Now that he has to go straight, Bugsy wants legitimacy; he dreams of hanging out with the upper crust. He and his best buddy Al Daniels go off to Santa Barbara, California. After some unsuccessful attempts to infiltrate the high life, he falls in love with Polly Cass, whose family has made its money by swindling people into investing in their fake bond business, and who accepts his marriage proposal so that Bugsy will invest in her family’s business, after which she intends to call it off.
In order to impress her, he buys a huge estate, formerly owned by the down-to-earth (but very pretty) Ruth, whose father was swindled out of his fortune by the Cass family.
The end (highlight following paragraph to view)
When the Cass family finds out who Bugsy really is, they haughtily break off the engagement. Rush tells Bugsy what the Cass family did to her father. Bugsy calls in his mob, they force the members of the board of directors of the company (all of whom are in on the swindle) to cough up enough money to pay back those they’ve swindled, and Bugsy realizes he really loves Ruth.
How it’s pre-code
Not much overt sex here, but on the other hand, sex before marriage is not terribly shocking either. Bugs makes it clear that while he’s never proposed marriage, he’s had a number of lady friends for whom marriage wasn’t an issue; when he says goodbye to the last of them, she is portrayed as being a good sport and generally nice person.
There’s also a somewhat startling drug reference: One of the gangsters says of a modern painting that he hadn’t seen anything like that “since I stopped using cocaine.”
T’aint funny, McGee (offensive segments)
Bugs is upset that he’s been bamboozled by the upper-crust family and refers to them as “fags.”

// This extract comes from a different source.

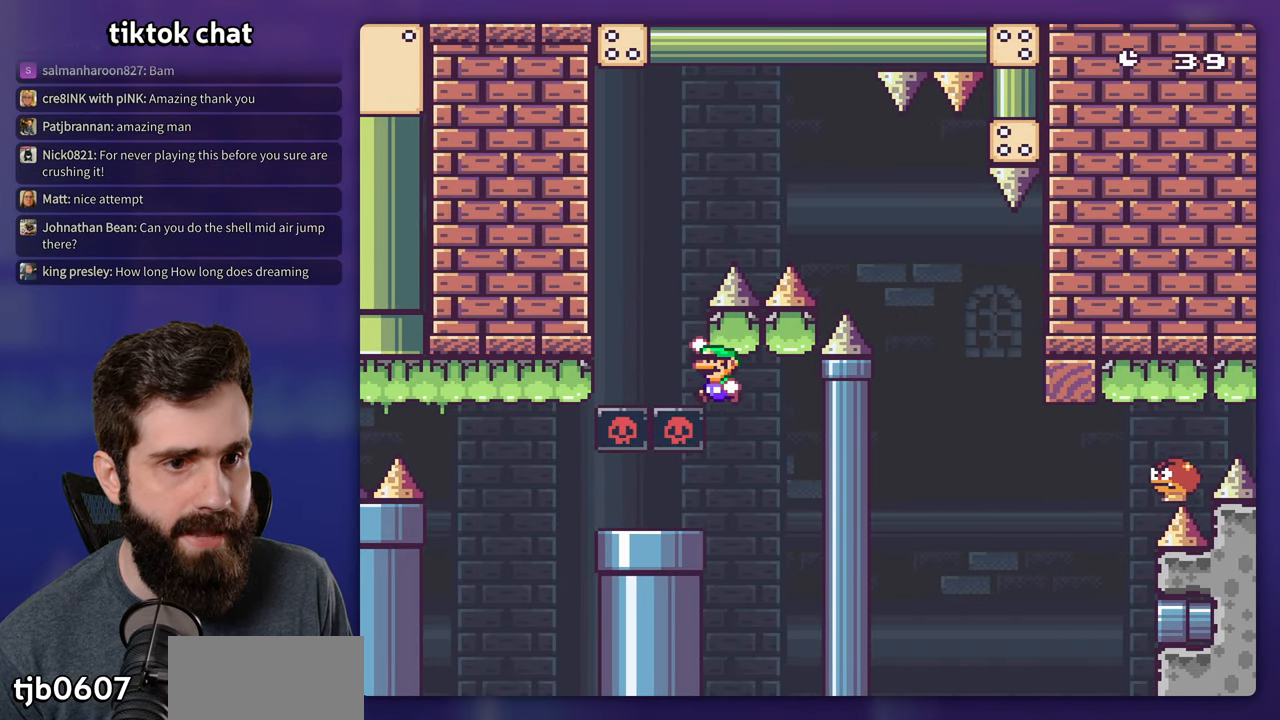
{"buttons": ["B", "Y", "DPAD_RIGHT"], "events": [[50, "DPAD_LEFT", "up"], [66, "DPAD_RIGHT", "down"]]}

This was a pleasant-enough comedy and I enjoyed it well enough, but it’s not a film that I’d necessary go back to. The filmmakers are so intent on making Bugs likable to the audience that you don’t believe for a moment that he spent years as the head of a bootlegging gang (even if they were only dealing in beer). The humor is gentle and the story enjoyable; the moral, as in many early Depression-era films, is that good sense and morality trumps wealth (even if you have to beat somebody up to do it).
I also thought that the whole plot reveals some fairly wishful thinking on the part of the filmmakers: That when Prohibition ended, the organized crime syndicates that it engendered would disappear as well. Unfortunately, as we all know, the mobs simply moved on to bigger – and worse — things.